**Aim of the task**
Copy the lines from the line with "Étude gratuite à" up to and including the line with "rendement maximal de", keeping every character and line break as it appears.

:: The input ::

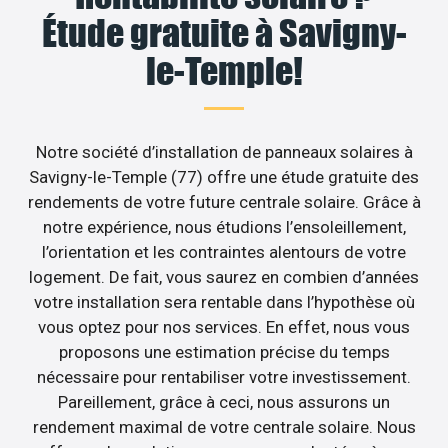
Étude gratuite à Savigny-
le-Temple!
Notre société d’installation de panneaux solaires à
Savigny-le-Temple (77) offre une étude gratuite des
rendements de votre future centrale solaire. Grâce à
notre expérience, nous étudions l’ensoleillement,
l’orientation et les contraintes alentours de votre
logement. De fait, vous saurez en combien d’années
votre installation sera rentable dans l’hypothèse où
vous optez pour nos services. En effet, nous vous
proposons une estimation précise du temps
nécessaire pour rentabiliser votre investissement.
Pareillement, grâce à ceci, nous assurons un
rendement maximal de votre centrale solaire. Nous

:::
:: The input ::

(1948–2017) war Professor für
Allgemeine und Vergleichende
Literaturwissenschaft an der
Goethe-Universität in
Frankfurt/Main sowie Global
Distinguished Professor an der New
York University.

:::

**Written answer**
Étude gratuite à Savigny-
le-Temple!
Notre société d’installation de panneaux solaires à
Savigny-le-Temple (77) offre une étude gratuite des
rendements de votre future centrale solaire. Grâce à
notre expérience, nous étudions l’ensoleillement,
l’orientation et les contraintes alentours de votre
logement. De fait, vous saurez en combien d’années
votre installation sera rentable dans l’hypothèse où
vous optez pour nos services. En effet, nous vous
proposons une estimation précise du temps
nécessaire pour rentabiliser votre investissement.
Pareillement, grâce à ceci, nous assurons un
rendement maximal de votre centrale solaire. Nous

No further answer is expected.